In our current cultural moment, there are many rival stories about the true, the good, and the beautiful that compete for our hearts, minds, and imaginations. One such story is what philosophers call philosophical naturalism, the view that the physical universe is all there is, was, or ever will be (to quote Carl Sagan); all of reality is confined within the walls of the physical cosmos, a world of disenchantment devoid of windows or skylights. Philosophical naturalism yields an alternative story—or what philosopher Charles Taylor calls a “social imaginary”—regarding the nature of beauty, meaning, and purpose that makes no appeal to God or transcendence. Taylor refers to this rival story as “exclusive humanism” and argues that such a view has captured the imaginations of many who inhabit our current age of disenchantment.

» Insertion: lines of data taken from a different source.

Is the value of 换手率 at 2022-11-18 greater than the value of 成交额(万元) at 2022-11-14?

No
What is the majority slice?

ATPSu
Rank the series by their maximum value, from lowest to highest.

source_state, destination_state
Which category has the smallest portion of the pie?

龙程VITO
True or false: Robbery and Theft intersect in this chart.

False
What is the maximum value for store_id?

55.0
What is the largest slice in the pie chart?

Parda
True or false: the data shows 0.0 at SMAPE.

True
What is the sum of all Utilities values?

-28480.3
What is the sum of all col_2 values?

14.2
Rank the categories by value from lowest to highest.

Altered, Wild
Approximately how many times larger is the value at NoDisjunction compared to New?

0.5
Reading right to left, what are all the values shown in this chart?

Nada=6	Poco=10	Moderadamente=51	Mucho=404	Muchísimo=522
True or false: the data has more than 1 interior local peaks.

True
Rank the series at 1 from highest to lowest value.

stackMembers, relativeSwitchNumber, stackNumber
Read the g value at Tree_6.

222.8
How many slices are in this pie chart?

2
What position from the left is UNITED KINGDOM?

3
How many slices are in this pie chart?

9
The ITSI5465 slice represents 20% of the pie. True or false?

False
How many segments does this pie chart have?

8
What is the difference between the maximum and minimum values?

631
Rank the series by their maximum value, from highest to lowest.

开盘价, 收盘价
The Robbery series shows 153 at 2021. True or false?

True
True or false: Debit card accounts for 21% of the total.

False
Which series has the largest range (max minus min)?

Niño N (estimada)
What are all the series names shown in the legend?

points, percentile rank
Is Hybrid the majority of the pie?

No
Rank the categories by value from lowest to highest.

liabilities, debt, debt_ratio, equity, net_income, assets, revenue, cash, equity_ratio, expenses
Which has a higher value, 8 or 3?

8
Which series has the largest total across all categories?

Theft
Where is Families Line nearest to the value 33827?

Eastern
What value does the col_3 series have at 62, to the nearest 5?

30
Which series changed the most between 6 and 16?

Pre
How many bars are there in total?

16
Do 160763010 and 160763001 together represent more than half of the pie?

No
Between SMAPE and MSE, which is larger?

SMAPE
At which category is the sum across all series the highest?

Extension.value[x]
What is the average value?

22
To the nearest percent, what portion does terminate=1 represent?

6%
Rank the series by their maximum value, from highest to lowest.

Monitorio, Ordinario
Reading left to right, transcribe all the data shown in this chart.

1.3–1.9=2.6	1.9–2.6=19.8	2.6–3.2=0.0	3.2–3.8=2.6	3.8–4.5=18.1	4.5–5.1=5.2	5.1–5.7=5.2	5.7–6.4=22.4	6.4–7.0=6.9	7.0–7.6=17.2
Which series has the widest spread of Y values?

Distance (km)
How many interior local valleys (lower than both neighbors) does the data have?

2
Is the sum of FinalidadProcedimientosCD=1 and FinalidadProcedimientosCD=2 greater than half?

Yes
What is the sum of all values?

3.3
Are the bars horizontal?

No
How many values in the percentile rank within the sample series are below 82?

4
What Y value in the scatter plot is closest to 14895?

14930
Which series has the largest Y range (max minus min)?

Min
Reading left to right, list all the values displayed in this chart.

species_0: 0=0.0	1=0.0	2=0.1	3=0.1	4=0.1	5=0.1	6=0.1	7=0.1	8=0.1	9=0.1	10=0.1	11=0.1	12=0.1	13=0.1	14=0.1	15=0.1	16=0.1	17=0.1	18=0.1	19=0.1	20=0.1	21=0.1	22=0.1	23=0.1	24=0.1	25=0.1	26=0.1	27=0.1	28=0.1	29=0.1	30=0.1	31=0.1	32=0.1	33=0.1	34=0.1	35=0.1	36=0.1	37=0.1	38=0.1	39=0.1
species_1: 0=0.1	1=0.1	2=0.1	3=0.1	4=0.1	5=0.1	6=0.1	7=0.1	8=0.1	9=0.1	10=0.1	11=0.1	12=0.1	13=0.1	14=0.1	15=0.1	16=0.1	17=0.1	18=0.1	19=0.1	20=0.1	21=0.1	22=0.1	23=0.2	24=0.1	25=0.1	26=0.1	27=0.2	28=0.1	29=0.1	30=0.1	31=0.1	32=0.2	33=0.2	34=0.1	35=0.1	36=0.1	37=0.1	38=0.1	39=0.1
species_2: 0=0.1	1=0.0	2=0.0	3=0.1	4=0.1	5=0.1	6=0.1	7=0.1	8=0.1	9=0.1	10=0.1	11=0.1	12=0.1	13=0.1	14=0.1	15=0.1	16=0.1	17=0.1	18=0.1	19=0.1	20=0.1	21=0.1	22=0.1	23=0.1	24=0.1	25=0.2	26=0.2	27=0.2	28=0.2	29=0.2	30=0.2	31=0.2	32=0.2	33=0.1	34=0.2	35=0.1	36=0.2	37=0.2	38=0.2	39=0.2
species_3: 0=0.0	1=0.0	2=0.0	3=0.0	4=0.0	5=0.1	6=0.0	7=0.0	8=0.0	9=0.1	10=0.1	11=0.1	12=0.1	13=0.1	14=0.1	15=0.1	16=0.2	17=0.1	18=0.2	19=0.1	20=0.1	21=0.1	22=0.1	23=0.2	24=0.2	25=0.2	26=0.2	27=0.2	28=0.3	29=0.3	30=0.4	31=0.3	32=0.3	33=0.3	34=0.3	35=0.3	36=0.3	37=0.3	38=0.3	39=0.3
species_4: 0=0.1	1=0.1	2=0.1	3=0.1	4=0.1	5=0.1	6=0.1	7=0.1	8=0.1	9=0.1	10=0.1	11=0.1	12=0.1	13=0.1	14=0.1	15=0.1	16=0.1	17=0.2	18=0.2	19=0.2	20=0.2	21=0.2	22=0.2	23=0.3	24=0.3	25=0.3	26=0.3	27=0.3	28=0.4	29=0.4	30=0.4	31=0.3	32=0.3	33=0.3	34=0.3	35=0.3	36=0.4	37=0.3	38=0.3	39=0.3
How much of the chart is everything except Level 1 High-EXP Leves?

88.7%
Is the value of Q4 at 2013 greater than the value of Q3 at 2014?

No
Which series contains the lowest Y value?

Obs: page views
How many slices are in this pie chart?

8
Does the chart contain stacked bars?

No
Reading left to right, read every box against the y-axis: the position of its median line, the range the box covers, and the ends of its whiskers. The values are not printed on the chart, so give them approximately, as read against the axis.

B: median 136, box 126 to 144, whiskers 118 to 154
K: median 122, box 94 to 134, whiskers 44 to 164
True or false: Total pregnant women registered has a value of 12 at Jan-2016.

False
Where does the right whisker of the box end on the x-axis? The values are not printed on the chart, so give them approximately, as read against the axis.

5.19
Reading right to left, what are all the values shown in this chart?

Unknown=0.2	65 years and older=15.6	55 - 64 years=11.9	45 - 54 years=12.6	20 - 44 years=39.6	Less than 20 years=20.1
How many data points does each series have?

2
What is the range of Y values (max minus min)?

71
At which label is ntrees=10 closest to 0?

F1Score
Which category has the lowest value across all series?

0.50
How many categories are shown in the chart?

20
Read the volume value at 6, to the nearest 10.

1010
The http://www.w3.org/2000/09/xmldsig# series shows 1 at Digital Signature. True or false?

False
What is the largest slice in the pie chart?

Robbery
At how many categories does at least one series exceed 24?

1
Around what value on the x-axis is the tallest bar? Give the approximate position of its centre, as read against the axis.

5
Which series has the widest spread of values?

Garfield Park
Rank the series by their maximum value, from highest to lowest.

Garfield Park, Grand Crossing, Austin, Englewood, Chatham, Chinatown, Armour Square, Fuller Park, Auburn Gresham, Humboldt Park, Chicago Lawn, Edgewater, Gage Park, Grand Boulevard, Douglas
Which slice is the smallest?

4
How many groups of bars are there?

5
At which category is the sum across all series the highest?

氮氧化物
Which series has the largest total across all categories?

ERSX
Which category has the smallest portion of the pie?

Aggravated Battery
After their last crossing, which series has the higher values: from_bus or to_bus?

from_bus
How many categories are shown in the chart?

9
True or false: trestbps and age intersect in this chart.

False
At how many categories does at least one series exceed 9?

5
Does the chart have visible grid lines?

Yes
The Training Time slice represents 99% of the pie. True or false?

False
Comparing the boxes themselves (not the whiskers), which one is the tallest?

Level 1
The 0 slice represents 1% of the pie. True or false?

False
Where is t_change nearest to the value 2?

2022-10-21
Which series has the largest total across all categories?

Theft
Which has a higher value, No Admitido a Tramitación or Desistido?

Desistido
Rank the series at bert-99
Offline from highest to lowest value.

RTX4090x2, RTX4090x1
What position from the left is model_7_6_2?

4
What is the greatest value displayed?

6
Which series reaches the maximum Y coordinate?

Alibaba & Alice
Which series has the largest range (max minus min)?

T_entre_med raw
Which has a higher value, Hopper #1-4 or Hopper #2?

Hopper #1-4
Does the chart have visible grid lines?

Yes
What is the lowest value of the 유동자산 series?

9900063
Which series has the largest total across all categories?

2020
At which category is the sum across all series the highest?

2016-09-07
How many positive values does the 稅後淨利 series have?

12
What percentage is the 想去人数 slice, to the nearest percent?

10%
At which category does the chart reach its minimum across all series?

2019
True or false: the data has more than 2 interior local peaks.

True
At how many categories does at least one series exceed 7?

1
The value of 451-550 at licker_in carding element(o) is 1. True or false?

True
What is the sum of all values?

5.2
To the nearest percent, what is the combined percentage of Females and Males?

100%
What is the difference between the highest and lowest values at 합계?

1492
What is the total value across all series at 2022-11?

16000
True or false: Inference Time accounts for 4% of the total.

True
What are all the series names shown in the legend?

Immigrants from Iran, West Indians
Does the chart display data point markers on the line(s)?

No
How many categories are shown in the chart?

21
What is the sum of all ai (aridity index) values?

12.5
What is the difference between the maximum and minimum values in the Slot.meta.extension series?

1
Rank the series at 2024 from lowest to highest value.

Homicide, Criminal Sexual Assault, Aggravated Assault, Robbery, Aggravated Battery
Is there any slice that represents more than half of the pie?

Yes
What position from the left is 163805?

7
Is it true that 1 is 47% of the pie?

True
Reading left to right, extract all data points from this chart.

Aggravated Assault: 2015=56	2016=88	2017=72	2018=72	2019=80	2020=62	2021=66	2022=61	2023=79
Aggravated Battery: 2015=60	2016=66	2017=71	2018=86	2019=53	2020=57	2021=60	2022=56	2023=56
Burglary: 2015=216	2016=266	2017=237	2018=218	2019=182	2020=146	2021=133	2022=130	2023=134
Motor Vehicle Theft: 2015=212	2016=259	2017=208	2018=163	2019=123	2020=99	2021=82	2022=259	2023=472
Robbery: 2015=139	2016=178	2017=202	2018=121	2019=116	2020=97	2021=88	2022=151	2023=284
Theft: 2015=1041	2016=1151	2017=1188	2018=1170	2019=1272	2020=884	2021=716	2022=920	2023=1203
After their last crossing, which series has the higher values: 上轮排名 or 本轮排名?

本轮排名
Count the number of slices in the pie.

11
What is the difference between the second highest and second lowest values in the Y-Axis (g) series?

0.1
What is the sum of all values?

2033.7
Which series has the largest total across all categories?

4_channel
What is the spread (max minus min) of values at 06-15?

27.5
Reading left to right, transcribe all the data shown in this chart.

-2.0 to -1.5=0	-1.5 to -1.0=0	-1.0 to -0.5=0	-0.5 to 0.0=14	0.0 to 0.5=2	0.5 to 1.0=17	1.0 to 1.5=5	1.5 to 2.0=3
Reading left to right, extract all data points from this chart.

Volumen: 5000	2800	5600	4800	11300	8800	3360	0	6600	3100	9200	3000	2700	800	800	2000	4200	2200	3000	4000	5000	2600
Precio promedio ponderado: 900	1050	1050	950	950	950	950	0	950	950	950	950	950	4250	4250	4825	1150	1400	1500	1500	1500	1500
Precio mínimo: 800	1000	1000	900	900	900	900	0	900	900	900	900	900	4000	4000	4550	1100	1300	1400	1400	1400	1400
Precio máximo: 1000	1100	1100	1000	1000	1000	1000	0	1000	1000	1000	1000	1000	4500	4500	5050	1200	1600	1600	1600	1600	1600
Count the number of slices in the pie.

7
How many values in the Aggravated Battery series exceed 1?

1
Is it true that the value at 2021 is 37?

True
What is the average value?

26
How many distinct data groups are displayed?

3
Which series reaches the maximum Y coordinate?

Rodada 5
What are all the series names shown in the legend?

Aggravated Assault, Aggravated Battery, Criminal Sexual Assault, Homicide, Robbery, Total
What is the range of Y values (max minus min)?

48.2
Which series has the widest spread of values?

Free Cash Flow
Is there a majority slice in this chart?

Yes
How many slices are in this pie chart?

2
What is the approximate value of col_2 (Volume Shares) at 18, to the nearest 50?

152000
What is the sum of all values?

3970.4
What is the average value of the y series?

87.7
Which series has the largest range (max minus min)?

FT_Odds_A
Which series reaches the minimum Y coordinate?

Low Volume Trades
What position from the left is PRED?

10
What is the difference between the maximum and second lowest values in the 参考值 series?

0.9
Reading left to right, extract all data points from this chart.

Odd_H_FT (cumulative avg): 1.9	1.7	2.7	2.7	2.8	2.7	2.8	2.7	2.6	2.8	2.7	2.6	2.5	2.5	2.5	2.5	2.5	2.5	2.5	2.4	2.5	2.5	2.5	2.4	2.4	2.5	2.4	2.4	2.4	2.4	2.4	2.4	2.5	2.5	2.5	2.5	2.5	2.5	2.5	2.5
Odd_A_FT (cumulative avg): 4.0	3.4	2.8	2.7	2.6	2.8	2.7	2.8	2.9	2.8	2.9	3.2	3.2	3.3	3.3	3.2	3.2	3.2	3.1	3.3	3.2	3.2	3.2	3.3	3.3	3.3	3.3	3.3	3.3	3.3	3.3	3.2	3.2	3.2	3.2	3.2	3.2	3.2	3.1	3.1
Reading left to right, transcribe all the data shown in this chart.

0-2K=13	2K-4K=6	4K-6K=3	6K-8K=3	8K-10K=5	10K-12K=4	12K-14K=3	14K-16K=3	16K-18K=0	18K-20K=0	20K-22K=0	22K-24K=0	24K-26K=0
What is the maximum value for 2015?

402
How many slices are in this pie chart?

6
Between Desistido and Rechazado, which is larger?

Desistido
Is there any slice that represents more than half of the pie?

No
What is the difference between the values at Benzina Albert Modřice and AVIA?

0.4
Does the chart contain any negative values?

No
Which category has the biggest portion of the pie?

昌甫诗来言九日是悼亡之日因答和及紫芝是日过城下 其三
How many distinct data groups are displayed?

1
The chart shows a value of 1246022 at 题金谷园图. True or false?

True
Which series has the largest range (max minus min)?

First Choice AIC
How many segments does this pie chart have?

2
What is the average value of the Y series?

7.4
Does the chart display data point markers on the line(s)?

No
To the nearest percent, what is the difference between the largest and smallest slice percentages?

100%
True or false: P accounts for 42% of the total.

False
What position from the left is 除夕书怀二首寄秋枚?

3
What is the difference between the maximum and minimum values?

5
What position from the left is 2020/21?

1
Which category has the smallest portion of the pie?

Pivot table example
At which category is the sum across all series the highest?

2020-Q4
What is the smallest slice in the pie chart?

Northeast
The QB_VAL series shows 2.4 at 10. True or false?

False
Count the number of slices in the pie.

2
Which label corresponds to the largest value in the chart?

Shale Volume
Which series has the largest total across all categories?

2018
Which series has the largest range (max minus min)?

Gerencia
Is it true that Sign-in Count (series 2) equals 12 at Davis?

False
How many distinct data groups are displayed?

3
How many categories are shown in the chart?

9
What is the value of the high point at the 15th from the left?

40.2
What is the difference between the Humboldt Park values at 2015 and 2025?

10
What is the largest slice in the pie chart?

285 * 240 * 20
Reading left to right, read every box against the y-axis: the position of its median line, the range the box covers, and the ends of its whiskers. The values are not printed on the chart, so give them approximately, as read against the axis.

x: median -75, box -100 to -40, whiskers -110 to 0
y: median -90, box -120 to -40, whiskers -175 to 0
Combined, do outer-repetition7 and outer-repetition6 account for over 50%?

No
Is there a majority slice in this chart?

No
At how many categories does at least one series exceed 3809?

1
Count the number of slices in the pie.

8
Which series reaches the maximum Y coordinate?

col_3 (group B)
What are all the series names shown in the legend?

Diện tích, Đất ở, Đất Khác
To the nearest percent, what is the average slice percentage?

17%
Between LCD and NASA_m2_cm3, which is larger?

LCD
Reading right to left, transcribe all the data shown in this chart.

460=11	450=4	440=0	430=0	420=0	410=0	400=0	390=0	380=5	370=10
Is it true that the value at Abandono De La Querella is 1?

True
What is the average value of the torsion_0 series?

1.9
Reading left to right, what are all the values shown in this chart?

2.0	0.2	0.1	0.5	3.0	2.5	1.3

As a way of constructing meaning and purpose apart from divine transcendence, exclusive humanism arguably entails the view that all aesthetic judgments are grounded solely in individual preference or sentiment, purely in the eye of the beholder; creaturely beauty no longer finds its ultimate anchor in the reality of the divine dance. With the loss of any transcendence to anchor creaturely beauty, what was once a secondary image has become the primary substance; in a world devoid of windows and skylights, radiance and light must come exclusively from the inside.
In a subsequent post, I’ll explore how, in spite of the baseline cultural narratives of philosophical naturalism and exclusive humanism, we continue to be allured by beauty that is not purely in the eye of the beholder, beauty that is intricately woven throughout the created order (in particular fundamental physics and the language of mathematics). And just as we might trace a stream of water or a sunbeam back to its physical wellspring, we can arguably trace such deep, alluring beauty in the world back up to its spiritual wellspring, the divine dance.
Augustine, Confessions 4.13.20; Thomas Aquinas, Summa Theologica, First Part, Question 39, Article 8; Jonathan Edwards, Works 6:332.